The Heidelberg Catechism teaches us that we are claimed body and soul, in life and in death, by our faithful savior Jesus Christ. This fact, according to Heidelberg, is our "only comfort." But there has never been a time in history when Christians did not live subject also to earthly powers and principalities. And these powers and principalities, we are told in the Bible, are also God's creation, intended for good, for justice, for order and peace, yet subject to the fall as are all other aspects of creation.
We have witnessed occasions when religious faith became handmaiden to and apologist for a state's wickedness, oppression, violence, and even mass murder. We wish we could say that Christianity has proven immune to such historical maladies, but it is simply not the case.
We have also seen times when religious faith has served as a courageous motivation to resist tyranny, dictatorship, imperialism, enslavement, and genocide. We wish we could say that, in such times, the faithful were honored by their fellow citizens as true patriots, but neither is this the case.
Tom Currie once observed, "The truth of the matter is that the idea of God can be made to serve any number of abhorrent causes and none so easily or so well as the ones we value." [Thomas White Currie III, Ambushed by Grace: The Virtues of Useless Faith (Eugene: Wipf and Stock, 1993), p. 21.] It is almost always true that our highest values (and this includes our love of country), when perverted, can cause the greatest suffering, even as it is true that the highest goods, when distorted, become the lowest sins.

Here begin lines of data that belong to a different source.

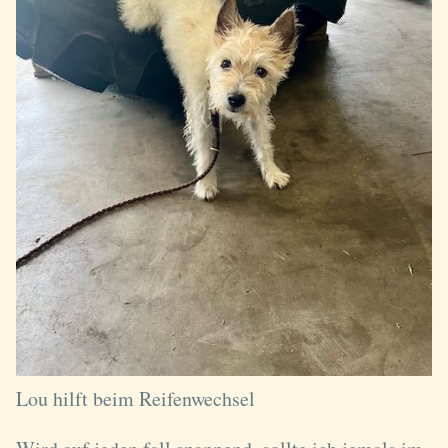
Lou hilft beim Reifenwechsel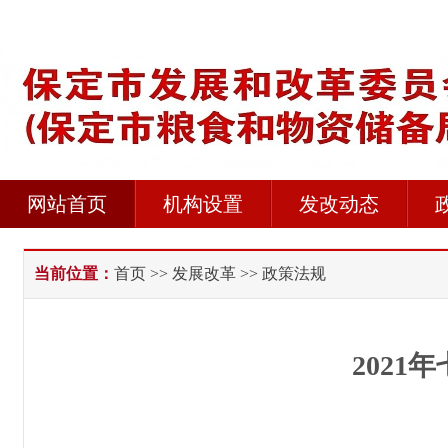
网站首页
机构设置
发改动态
当前位置：
首页
>>
发展改革
>> 政策法规
202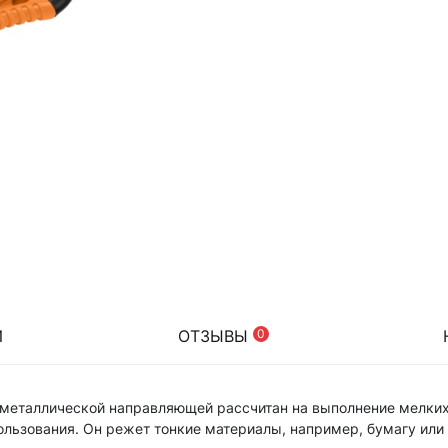
И
ОТЗЫВЫ
0
 металлической направляющей рассчитан на выполнение мелки
ользования. Он режет тонкие материалы, например, бумагу или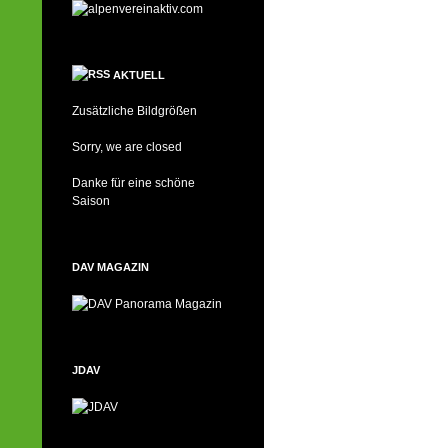
AKTUELL
Zusätzliche Bildgrößen
Sorry, we are closed
Danke für eine schöne
Saison
DAV MAGAZIN
JDAV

So it is that good people, people of faith, can find themselves, and sometimes with the very best of motives, giving their souls to some false deity that promises more than it can deliver, or rendering unto Caesar those things that belong to God. In few places are these perils greater than in the political realm, because the potential there for good is so great.
Fortunately, the moments in history when dire circumstances force the faithful to choose radically between Christ and Caesar are not routine. But the possibility is always there.